[Start of Attachment]
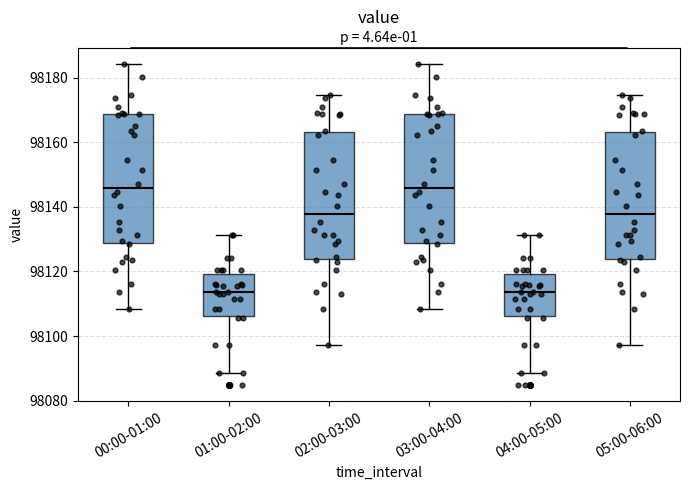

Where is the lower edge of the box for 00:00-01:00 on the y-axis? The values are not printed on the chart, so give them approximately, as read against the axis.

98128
[End of Attachment]
[Start of Attachment]
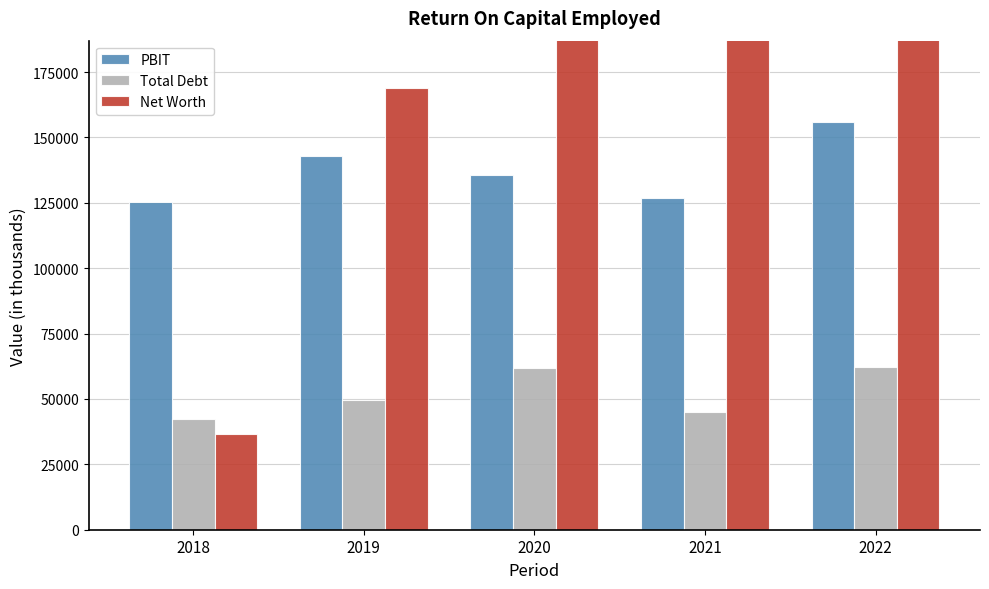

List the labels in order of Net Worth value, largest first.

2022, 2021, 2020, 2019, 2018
[End of Attachment]
[Start of Attachment]
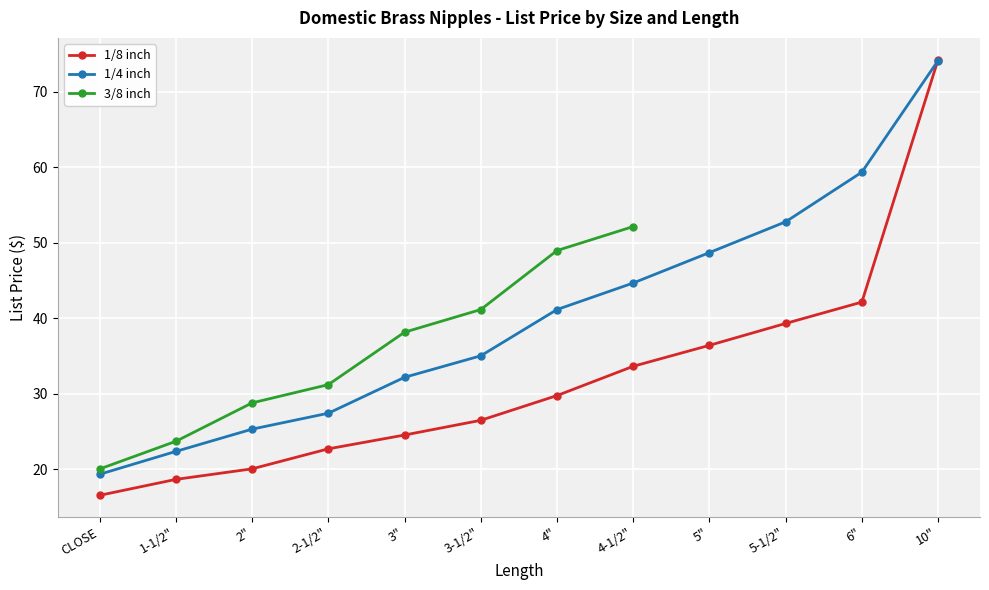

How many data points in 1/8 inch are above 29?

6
[End of Attachment]
=== Your instructions ===
Return every line of the items above that contains the word "against". Match case exactly.

=== Result ===
Where is the lower edge of the box for 00:00-01:00 on the y-axis? The values are not printed on the chart, so give them approximately, as read against the axis.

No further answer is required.